Places
The vineyards, orchards and garden patches that dotted Russia's historical landscape are difficult to resurrect, but they appear here and there on maps, in book illustrations, and most often in narrative descriptions penned by traveling doctors and naturalists who often took the time to describe the abundant gardens around Astrakhan'.
This manuscript map of Astrakhan' (on the left) dates to years between 1700 and 1705. Though Astrakhan' was long an important port and bustling city with a growing population, this map captures only a handful of key elements about the city: the walls protecting it, the prevalence of churches, the existence of walled communities of foreign traders and, most importantly, the presence of gardens on the outskirts of the city.

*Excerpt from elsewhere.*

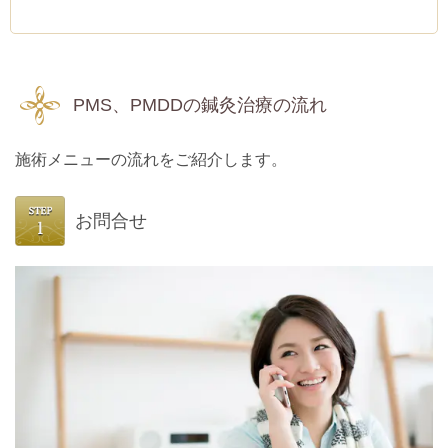
PMS、PMDDの鍼灸治療の流れ
施術メニューの流れをご紹介します。
お問合せ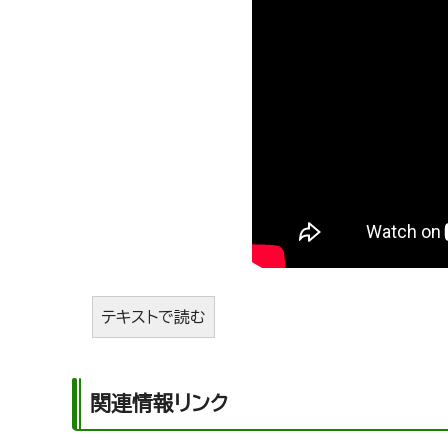
テキストで読む
関連情報リンク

In the detail taken from the manuscript map (on the right) one sees the gardens of the tsar (to the far left and far right) and the gardens of the Metropolitan (in the center) clearly indicated. The appearance of small figures in the far right garden of the tsar suggest, perhaps, the presence of guards or gardeners enlisted to protect the tsar's agricultural investment.
By the 1760s and 1770s the gardens of Astrakhan' had grown significantly. Jean-Baptise Croissey produced a map in 1764 (on the left) featuring the city's vineyards prominently. Later Samuel Gottlieb Gmelin included a map of Astrakhan' in his 3-volume Reise durch Russland ... that showed the city's gardens expanding east to west across its southern extent. Gmelin's map also corroborates various travel accounts that describe the clever use of windmills to irrigate these gardens.